Insights into Translating Neuralese for Decentralized Deep Multiagent Policies

This paper addresses the challenge of interpreting communication strategies induced by decentralized deep multiagent policies (DCPs), where decentralized agents interact through a differentiable communication channel. Despite the efficacy of DCPs in problem-solving tasks such as reference games or logic puzzles, the strategies embedded in the agents' communications—termed "neuralese," due to their unstructured, real-valued recurrent vectors—remain largely opaque. The authors propose a novel approach to understand these communications by translating neuralese into natural language, circumventing the absence of parallel data inherent in typical machine translation.

Methodology: Semantic Translation Criterion

Unlike conventional machine translation, where parallel data allows the model to learn mappings between two languages, the authors develop a translation model rooted in the insight that agent messages and natural language carry identical meanings if they induce the same belief about the world in their listener. The semantic translation criterion introduced measures the similarity in beliefs induced by different messages using KL divergence, sampling across possible shared contexts to approximate this metric.

This semantic approach is contrasted with pragmatic models, which prioritize listener behavior, sometimes at the expense of interpretative accuracy. Despite the semantic focus, theoretical guarantees ensure effective interoperation: agents operating via this translation model perform only boundedly worse than those communicating with a shared language, sustaining task effectiveness.

Evaluation: Reference and Driving Games

Empirical evaluation on reference games—color identification and bird reference—and a driving game demonstrates the translation model's superior capability to both enable interoperation between humans and agents and facilitate human understanding of agent strategies. In particular, the model outperforms a machine translation baseline in both belief and behavior evaluations, successfully translating neuralese messages into human-interpretable formats.

Implications and Future Directions

The proposed translation framework holds potential beyond its initial application scope, with possible extensions to encoder-decoder models and the synthesis of novel communicative strategies. By aligning DCP strategies more closely with human understanding through semantic preservation, the model enhances interpretability—a critical facet in deploying AI systems where transparency and collaboration between AI and human users are paramount.

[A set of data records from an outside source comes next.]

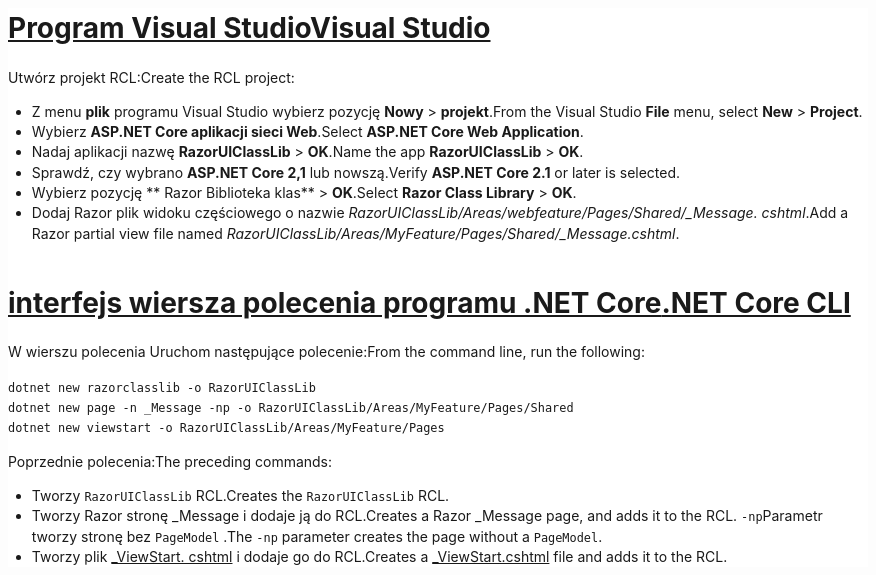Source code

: # <a name="visual-studio"></a>[<span data-ttu-id="7c7a7-230">Program Visual Studio</span><span class="sxs-lookup"><span data-stu-id="7c7a7-230">Visual Studio</span></span>](#tab/visual-studio)

<span data-ttu-id="7c7a7-231">Utwórz projekt RCL:</span><span class="sxs-lookup"><span data-stu-id="7c7a7-231">Create the RCL project:</span></span>

* <span data-ttu-id="7c7a7-232">Z menu **plik** programu Visual Studio wybierz pozycję **Nowy** > **projekt**.</span><span class="sxs-lookup"><span data-stu-id="7c7a7-232">From the Visual Studio **File** menu, select **New** > **Project**.</span></span>
* <span data-ttu-id="7c7a7-233">Wybierz **ASP.NET Core aplikacji sieci Web**.</span><span class="sxs-lookup"><span data-stu-id="7c7a7-233">Select **ASP.NET Core Web Application**.</span></span>
* <span data-ttu-id="7c7a7-234">Nadaj aplikacji nazwę **RazorUIClassLib** > **OK**.</span><span class="sxs-lookup"><span data-stu-id="7c7a7-234">Name the app **RazorUIClassLib** > **OK**.</span></span>
* <span data-ttu-id="7c7a7-235">Sprawdź, czy wybrano **ASP.NET Core 2,1** lub nowszą.</span><span class="sxs-lookup"><span data-stu-id="7c7a7-235">Verify **ASP.NET Core 2.1** or later is selected.</span></span>
* <span data-ttu-id="7c7a7-236">Wybierz pozycję \*\* Razor Biblioteka klas\*\* > **OK**.</span><span class="sxs-lookup"><span data-stu-id="7c7a7-236">Select **Razor Class Library** > **OK**.</span></span>
* <span data-ttu-id="7c7a7-237">Dodaj Razor plik widoku częściowego o nazwie *RazorUIClassLib/Areas/webfeature/Pages/Shared/_Message. cshtml*.</span><span class="sxs-lookup"><span data-stu-id="7c7a7-237">Add a Razor partial view file named *RazorUIClassLib/Areas/MyFeature/Pages/Shared/_Message.cshtml*.</span></span>

# <a name="net-core-cli"></a>[<span data-ttu-id="7c7a7-238">interfejs wiersza polecenia programu .NET Core</span><span class="sxs-lookup"><span data-stu-id="7c7a7-238">.NET Core CLI</span></span>](#tab/netcore-cli)

<span data-ttu-id="7c7a7-239">W wierszu polecenia Uruchom następujące polecenie:</span><span class="sxs-lookup"><span data-stu-id="7c7a7-239">From the command line, run the following:</span></span>

```dotnetcli
dotnet new razorclasslib -o RazorUIClassLib
dotnet new page -n _Message -np -o RazorUIClassLib/Areas/MyFeature/Pages/Shared
dotnet new viewstart -o RazorUIClassLib/Areas/MyFeature/Pages
```

<span data-ttu-id="7c7a7-240">Poprzednie polecenia:</span><span class="sxs-lookup"><span data-stu-id="7c7a7-240">The preceding commands:</span></span>

* <span data-ttu-id="7c7a7-241">Tworzy `RazorUIClassLib` RCL.</span><span class="sxs-lookup"><span data-stu-id="7c7a7-241">Creates the `RazorUIClassLib` RCL.</span></span>
* <span data-ttu-id="7c7a7-242">Tworzy Razor stronę _Message i dodaje ją do RCL.</span><span class="sxs-lookup"><span data-stu-id="7c7a7-242">Creates a Razor _Message page, and adds it to the RCL.</span></span> <span data-ttu-id="7c7a7-243">`-np`Parametr tworzy stronę bez `PageModel` .</span><span class="sxs-lookup"><span data-stu-id="7c7a7-243">The `-np` parameter creates the page without a `PageModel`.</span></span>
* <span data-ttu-id="7c7a7-244">Tworzy plik [_ViewStart. cshtml](xref:mvc/views/layout#running-code-before-each-view) i dodaje go do RCL.</span><span class="sxs-lookup"><span data-stu-id="7c7a7-244">Creates a [_ViewStart.cshtml](xref:mvc/views/layout#running-code-before-each-view) file and adds it to the RCL.</span></span>

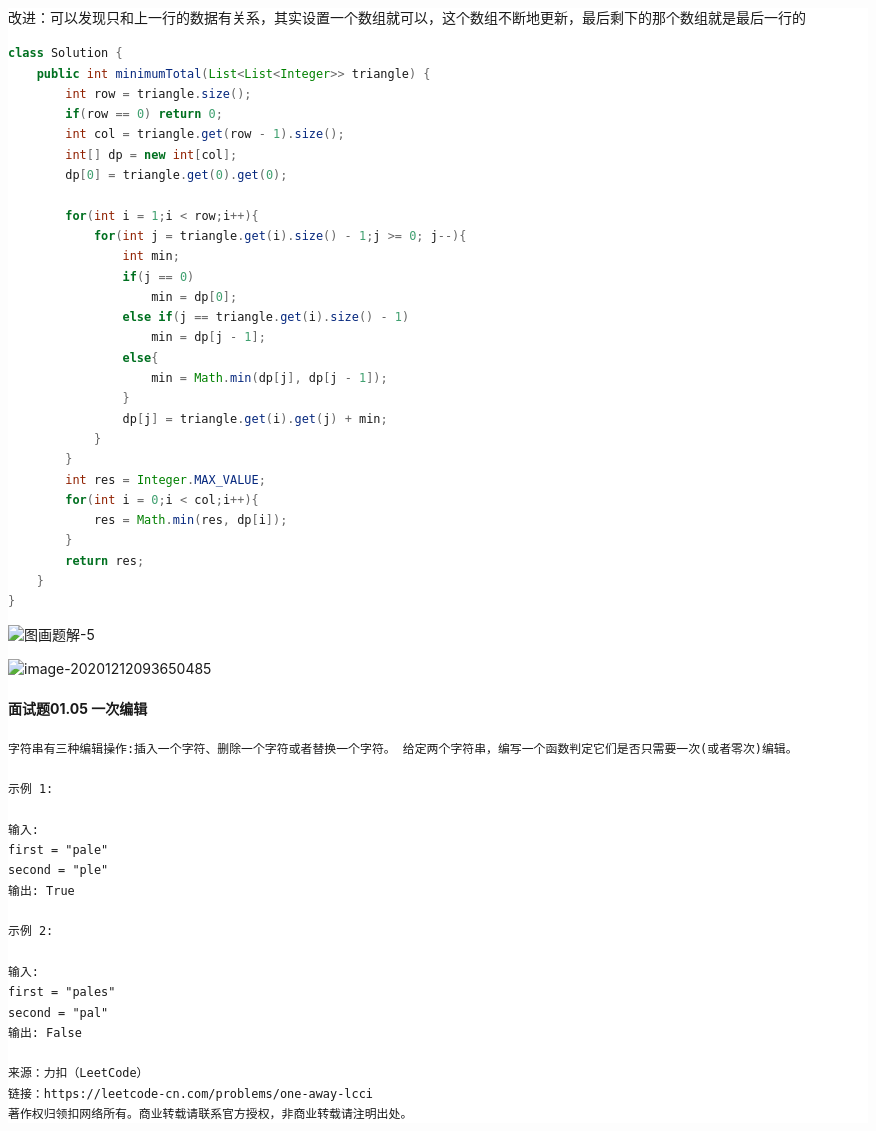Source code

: 改进：可以发现只和上一行的数据有关系，其实设置一个数组就可以，这个数组不断地更新，最后剩下的那个数组就是最后一行的

```java
class Solution {
    public int minimumTotal(List<List<Integer>> triangle) {
		int row = triangle.size();
        if(row == 0) return 0;
        int col = triangle.get(row - 1).size();
        int[] dp = new int[col];
        dp[0] = triangle.get(0).get(0);
        
        for(int i = 1;i < row;i++){
            for(int j = triangle.get(i).size() - 1;j >= 0; j--){
                int min;
                if(j == 0)
                    min = dp[0];
                else if(j == triangle.get(i).size() - 1)
            		min = dp[j - 1];
             	else{
                    min = Math.min(dp[j], dp[j - 1]);
                }
                dp[j] = triangle.get(i).get(j) + min;
            }
        }
        int res = Integer.MAX_VALUE;
        for(int i = 0;i < col;i++){
            res = Math.min(res, dp[i]);
        }
        return res;
    }
}
```

![图画题解-5](https://gitee.com/f0rest9999/images/raw/master/20201212100358.jpg)

![image-20201212093650485](https://gitee.com/f0rest9999/images/raw/master/20201212093650.png)

#### 面试题01.05 一次编辑

```
字符串有三种编辑操作:插入一个字符、删除一个字符或者替换一个字符。 给定两个字符串，编写一个函数判定它们是否只需要一次(或者零次)编辑。

示例 1:

输入: 
first = "pale"
second = "ple"
输出: True
 
示例 2:

输入: 
first = "pales"
second = "pal"
输出: False

来源：力扣（LeetCode）
链接：https://leetcode-cn.com/problems/one-away-lcci
著作权归领扣网络所有。商业转载请联系官方授权，非商业转载请注明出处。
```
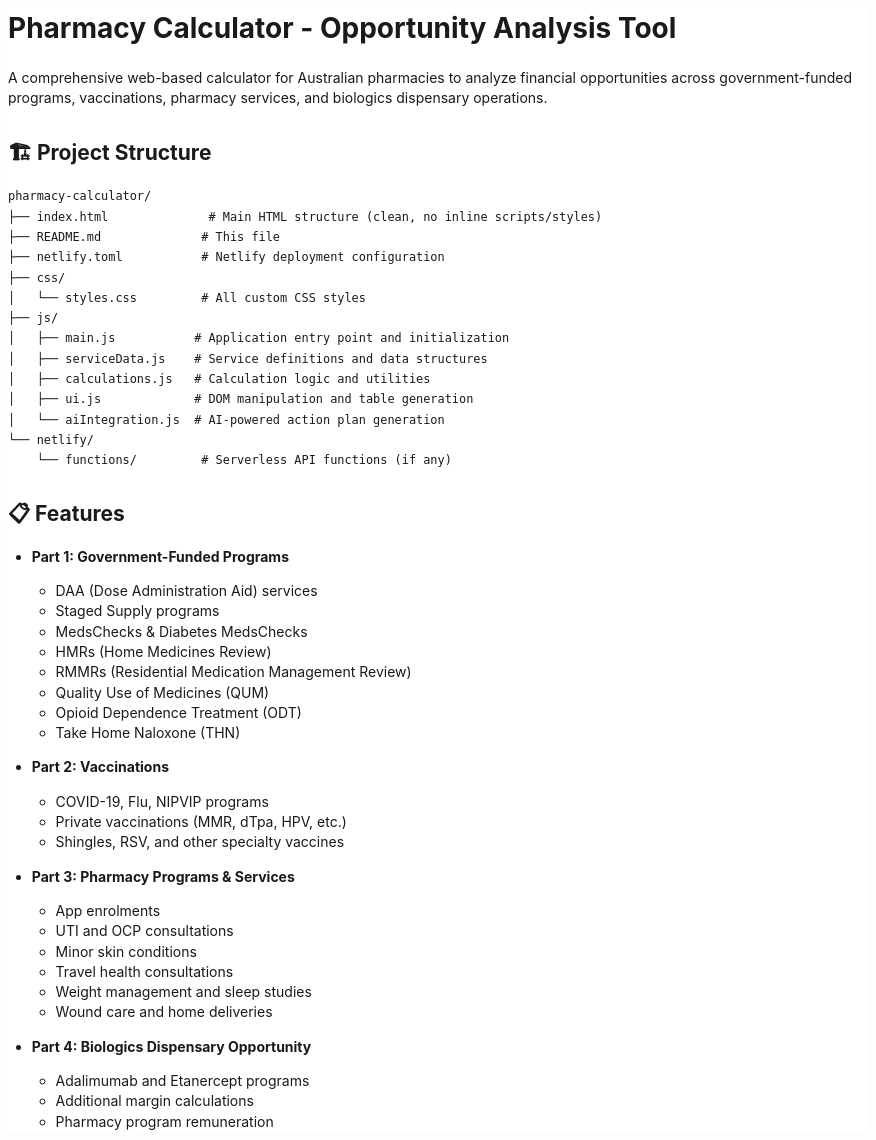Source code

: # Pharmacy Calculator - Opportunity Analysis Tool

A comprehensive web-based calculator for Australian pharmacies to analyze financial opportunities across government-funded programs, vaccinations, pharmacy services, and biologics dispensary operations.

## 🏗️ Project Structure

```
pharmacy-calculator/
├── index.html              # Main HTML structure (clean, no inline scripts/styles)
├── README.md              # This file
├── netlify.toml           # Netlify deployment configuration
├── css/
│   └── styles.css         # All custom CSS styles
├── js/
│   ├── main.js           # Application entry point and initialization
│   ├── serviceData.js    # Service definitions and data structures
│   ├── calculations.js   # Calculation logic and utilities
│   ├── ui.js             # DOM manipulation and table generation
│   └── aiIntegration.js  # AI-powered action plan generation
└── netlify/
    └── functions/         # Serverless API functions (if any)
```

## 📋 Features

- **Part 1: Government-Funded Programs**
  - DAA (Dose Administration Aid) services
  - Staged Supply programs
  - MedsChecks & Diabetes MedsChecks
  - HMRs (Home Medicines Review)
  - RMMRs (Residential Medication Management Review)
  - Quality Use of Medicines (QUM)
  - Opioid Dependence Treatment (ODT)
  - Take Home Naloxone (THN)

- **Part 2: Vaccinations**
  - COVID-19, Flu, NIPVIP programs
  - Private vaccinations (MMR, dTpa, HPV, etc.)
  - Shingles, RSV, and other specialty vaccines

- **Part 3: Pharmacy Programs & Services**
  - App enrolments
  - UTI and OCP consultations
  - Minor skin conditions
  - Travel health consultations
  - Weight management and sleep studies
  - Wound care and home deliveries

- **Part 4: Biologics Dispensary Opportunity**
  - Adalimumab and Etanercept programs
  - Additional margin calculations
  - Pharmacy program remuneration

Future developments might explore deeper aspects of message structure and composition, potentially synthesizing translations algorithmically without reliance on pre-established inventories. This undertaking not only bridges communicative divides but also underscores the utility of formal semantic perspectives in explicating machine learning models—fostering the accurate prediction and diagnosis of system behaviors while advancing human-machine interoperability.